Shepard Fairey Paints the Town Red

Shepard Fairey, the urban artist who gained prominence with Obama’s 2008 Hope campaign poster, and a team of artists recently hit the streets of Dallas leaving his indelible mark – a series of murals. This Saturday, the Contemporary Art Dealers of Dallas (CADD) organized a tour to view five finished Fairey murals. It was another fun CADD trip with a busload of art lovers.

Shepard Fairey Mural | Oak Cliff | 331 Singleton Blvd., near McPherson (photo: Meg Fitzpatrick)

A question that frequently crosses my mind is “How is this done?” Luckily, Brian Gibb, owner of Deep Ellum gallery The Public Trust, is a long time friend of Shepard Fairey, his fellow street artist. Brian talked with me about the general process and tipped me off to the locations where the murals were happening. I photographed the steps Fairey and his team took over several days to make these urban paintings. The image below is the finished painting at the Dallas Contemporary, followed by the step-by-step activities to make it happen.
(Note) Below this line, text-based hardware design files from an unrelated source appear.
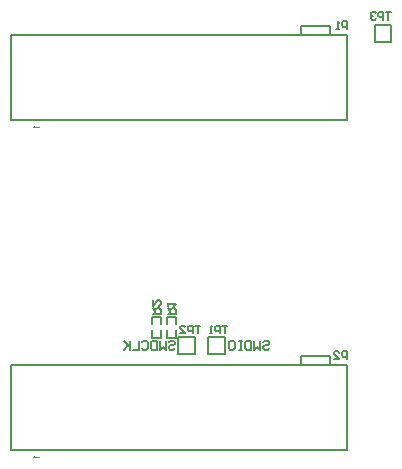
<source format=gbo>
%FSLAX24Y24*%
%MOIN*%
G70*
G01*
G75*
G04 Layer_Color=32896*
%ADD10C,0.0060*%
%ADD11R,0.0197X0.0236*%
%ADD12C,0.0394*%
%ADD13R,0.0236X0.0217*%
%ADD14R,0.0394X0.0709*%
%ADD15R,0.0217X0.0236*%
G04:AMPARAMS|DCode=16|XSize=19.7mil|YSize=23.6mil|CornerRadius=0mil|HoleSize=0mil|Usage=FLASHONLY|Rotation=225.000|XOffset=0mil|YOffset=0mil|HoleType=Round|Shape=Rectangle|*
%AMROTATEDRECTD16*
4,1,4,-0.0014,0.0153,0.0153,-0.0014,0.0014,-0.0153,-0.0153,0.0014,-0.0014,0.0153,0.0*
%
%ADD16ROTATEDRECTD16*%

%ADD17R,0.0315X0.0295*%
%ADD18R,0.0197X0.0256*%
%ADD19C,0.0079*%
%ADD20R,0.0236X0.0157*%
%ADD21R,0.1083X0.0350*%
G04:AMPARAMS|DCode=22|XSize=47.2mil|YSize=43.3mil|CornerRadius=0mil|HoleSize=0mil|Usage=FLASHONLY|Rotation=45.000|XOffset=0mil|YOffset=0mil|HoleType=Round|Shape=Rectangle|*
%AMROTATEDRECTD22*
4,1,4,-0.0014,-0.0320,-0.0320,-0.0014,0.0014,0.0320,0.0320,0.0014,-0.0014,-0.0320,0.0*
%
%ADD22ROTATEDRECTD22*%

%ADD23C,0.0098*%
%ADD24R,0.0400X0.0300*%
%ADD25R,0.0299X0.0945*%
%ADD26R,0.0295X0.0315*%
%ADD27R,0.1850X0.1850*%
%ADD28O,0.0079X0.0256*%
%ADD29O,0.0256X0.0079*%
%ADD30R,0.0236X0.0197*%
%ADD31C,0.0090*%
%ADD32C,0.0100*%
%ADD33C,0.0500*%
%ADD34C,0.0080*%
%ADD35C,0.0150*%
%ADD36C,0.0354*%
%ADD37C,0.0591*%
%ADD38R,0.0591X0.0591*%
%ADD39C,0.0236*%
%ADD40R,0.0354X0.1043*%
%ADD41R,0.0394X0.0394*%
%ADD42R,0.0394X0.0394*%
%ADD43C,0.0039*%
%ADD44C,0.0098*%
%ADD45C,0.0079*%
%ADD46C,0.0059*%
%ADD47C,0.0118*%
%ADD48C,0.0050*%
%ADD49R,0.0420X0.1300*%
%ADD50C,0.0240*%
%ADD51R,0.0257X0.0296*%
%ADD52C,0.0787*%
%ADD53R,0.0296X0.0277*%
%ADD54R,0.0454X0.0769*%
%ADD55R,0.0277X0.0296*%
G04:AMPARAMS|DCode=56|XSize=25.7mil|YSize=29.6mil|CornerRadius=0mil|HoleSize=0mil|Usage=FLASHONLY|Rotation=225.000|XOffset=0mil|YOffset=0mil|HoleType=Round|Shape=Rectangle|*
%AMROTATEDRECTD56*
4,1,4,-0.0014,0.0196,0.0196,-0.0014,0.0014,-0.0196,-0.0196,0.0014,-0.0014,0.0196,0.0*
%
%ADD56ROTATEDRECTD56*%

%ADD57R,0.0375X0.0355*%
%ADD58R,0.0257X0.0316*%
%ADD59C,0.0139*%
%ADD60R,0.0296X0.0217*%
%ADD61R,0.1143X0.0410*%
G04:AMPARAMS|DCode=62|XSize=53.2mil|YSize=49.3mil|CornerRadius=0mil|HoleSize=0mil|Usage=FLASHONLY|Rotation=45.000|XOffset=0mil|YOffset=0mil|HoleType=Round|Shape=Rectangle|*
%AMROTATEDRECTD62*
4,1,4,-0.0014,-0.0363,-0.0363,-0.0014,0.0014,0.0363,0.0363,0.0014,-0.0014,-0.0363,0.0*
%
%ADD62ROTATEDRECTD62*%

%ADD63C,0.0158*%
%ADD64R,0.0460X0.0360*%
%ADD65R,0.0359X0.1005*%
%ADD66R,0.0355X0.0375*%
%ADD67R,0.1910X0.1910*%
%ADD68O,0.0139X0.0316*%
%ADD69O,0.0316X0.0139*%
%ADD70R,0.0296X0.0257*%
%ADD71C,0.0414*%
%ADD72C,0.0454*%
%ADD73C,0.0651*%
%ADD74R,0.0651X0.0651*%
%ADD75R,0.0414X0.1103*%
%ADD76R,0.0454X0.0454*%
%ADD77R,0.0454X0.0454*%
%ADD78C,0.0040*%
D10*
X17960Y14740D02*
Y15030D01*
X18920D01*
X18930Y15020D01*
Y14740D02*
Y15020D01*
X17960Y3740D02*
Y4030D01*
X18920D01*
X18930Y4020D01*
Y3740D02*
Y4020D01*
X13298Y4656D02*
Y4902D01*
Y5098D02*
Y5344D01*
X13002Y4656D02*
Y4902D01*
Y5098D02*
Y5344D01*
X13298D01*
X13002Y4656D02*
X13298D01*
X13798D02*
Y4902D01*
Y5098D02*
Y5344D01*
X13502Y4656D02*
Y4902D01*
Y5098D02*
Y5344D01*
X13798D01*
X13502Y4656D02*
X13798D01*
X19500Y14930D02*
Y15200D01*
X19365D01*
X19320Y15155D01*
Y15065D01*
X19365Y15020D01*
X19500D01*
X19230Y14930D02*
X19140D01*
X19185D01*
Y15200D01*
X19230Y15155D01*
X19510Y3930D02*
Y4200D01*
X19375D01*
X19330Y4155D01*
Y4065D01*
X19375Y4020D01*
X19510D01*
X19060Y3930D02*
X19240D01*
X19060Y4110D01*
Y4155D01*
X19105Y4200D01*
X19195D01*
X19240Y4155D01*
X13020Y5450D02*
X13290D01*
Y5585D01*
X13245Y5630D01*
X13155D01*
X13110Y5585D01*
Y5450D01*
Y5540D02*
X13020Y5630D01*
Y5900D02*
Y5720D01*
X13200Y5900D01*
X13245D01*
X13290Y5855D01*
Y5765D01*
X13245Y5720D01*
X13520Y5450D02*
X13790D01*
Y5585D01*
X13745Y5630D01*
X13655D01*
X13610Y5585D01*
Y5450D01*
Y5540D02*
X13520Y5630D01*
Y5720D02*
Y5810D01*
Y5765D01*
X13790D01*
X13745Y5720D01*
X16700Y4500D02*
X16750Y4550D01*
X16850D01*
X16900Y4500D01*
Y4450D01*
X16850Y4400D01*
X16750D01*
X16700Y4350D01*
Y4300D01*
X16750Y4250D01*
X16850D01*
X16900Y4300D01*
X16600Y4550D02*
Y4250D01*
X16500Y4350D01*
X16400Y4250D01*
Y4550D01*
X16300D02*
Y4250D01*
X16150D01*
X16100Y4300D01*
Y4500D01*
X16150Y4550D01*
X16300D01*
X16000D02*
X15900D01*
X15950D01*
Y4250D01*
X16000D01*
X15900D01*
X15600Y4550D02*
X15700D01*
X15750Y4500D01*
Y4300D01*
X15700Y4250D01*
X15600D01*
X15550Y4300D01*
Y4500D01*
X15600Y4550D01*
X15500Y5050D02*
X15333D01*
X15417D01*
Y4800D01*
X15250D02*
Y5050D01*
X15125D01*
X15083Y5008D01*
Y4925D01*
X15125Y4883D01*
X15250D01*
X15000Y4800D02*
X14917D01*
X14959D01*
Y5050D01*
X15000Y5008D01*
X13560Y4500D02*
X13610Y4550D01*
X13710D01*
X13760Y4500D01*
Y4450D01*
X13710Y4400D01*
X13610D01*
X13560Y4350D01*
Y4300D01*
X13610Y4250D01*
X13710D01*
X13760Y4300D01*
X13460Y4550D02*
Y4250D01*
X13360Y4350D01*
X13260Y4250D01*
Y4550D01*
X13160D02*
Y4250D01*
X13010D01*
X12960Y4300D01*
Y4500D01*
X13010Y4550D01*
X13160D01*
X12660Y4500D02*
X12710Y4550D01*
X12810D01*
X12860Y4500D01*
Y4300D01*
X12810Y4250D01*
X12710D01*
X12660Y4300D01*
X12560Y4550D02*
Y4250D01*
X12360D01*
X12260Y4550D02*
Y4250D01*
Y4350D01*
X12061Y4550D01*
X12211Y4400D01*
X12061Y4250D01*
X14600Y5050D02*
X14433D01*
X14517D01*
Y4800D01*
X14350D02*
Y5050D01*
X14225D01*
X14183Y5008D01*
Y4925D01*
X14225Y4883D01*
X14350D01*
X13934Y4800D02*
X14100D01*
X13934Y4967D01*
Y5008D01*
X13975Y5050D01*
X14059D01*
X14100Y5008D01*
X20960Y15510D02*
X20793D01*
X20877D01*
Y15260D01*
X20710D02*
Y15510D01*
X20585D01*
X20543Y15468D01*
Y15385D01*
X20585Y15343D01*
X20710D01*
X20460Y15468D02*
X20419Y15510D01*
X20335D01*
X20294Y15468D01*
Y15427D01*
X20335Y15385D01*
X20377D01*
X20335D01*
X20294Y15343D01*
Y15302D01*
X20335Y15260D01*
X20419D01*
X20460Y15302D01*
D45*
X8290Y14750D02*
X19510D01*
Y11908D02*
Y14750D01*
X8290Y11908D02*
X19510D01*
X8290D02*
Y14750D01*
X14874Y4676D02*
X15426D01*
X14874Y4124D02*
Y4676D01*
Y4124D02*
X15426D01*
Y4676D01*
X14426Y4124D02*
Y4676D01*
X13874D02*
X14426D01*
X13874Y4124D02*
Y4676D01*
Y4124D02*
X14426D01*
X8290Y3750D02*
X19510D01*
Y908D02*
Y3750D01*
X8290Y908D02*
X19510D01*
X8290D02*
Y3750D01*
X20424Y14524D02*
Y15076D01*
Y14524D02*
X20976D01*
Y15076D01*
X20424D02*
X20976D01*
D78*
X9078Y11720D02*
X9069Y11701D01*
X9040Y11672D01*
X9240D01*
X9078Y720D02*
X9069Y701D01*
X9040Y672D01*
X9240D01*
M02*

</source>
Shepard Fairey Mural | Dallas Contemporary | 161 Glass Street, off Riverfront Blvd. | ( photo: Meg Fitzpatrick)

Step 1: Large rolls of paper with preprinted Xeroxed images of the final design were taped, with regular blue painter’s tape, to the wall after a base coat – in this case, black – completely dried.

Step 2: In the photo below, two artists razor cut the outlines to create a stencil.

Step 3: The stencil was then spray-painted with color. Here, the design instructions called for yellow.

Step 4: After the letters were painted and the paper removed, an artist hand paints any edges where crispness is needed. I noticed the brush was small which means this was a methodical, intense step.

That’s a wrap the Dallas Contemporary site.

So, onto another…

The retaining wall below is located at the historic Belmont Hotel. Step 1: Fairey began with a red underpainting.

The Belmont Hotel | Architect: Charles Dilbeck | Intersection of Fort Worth Avenue and Sylvan (photo: Meg Fitzpatrick)

Step 2: The stencil pattern was a bold design requiring only two colors – black and white – to complete this modern concrete billboard.

Just up the hill, stop at the Belmont Bar terrace for a drink, bite and one of the best views of downtown Dallas.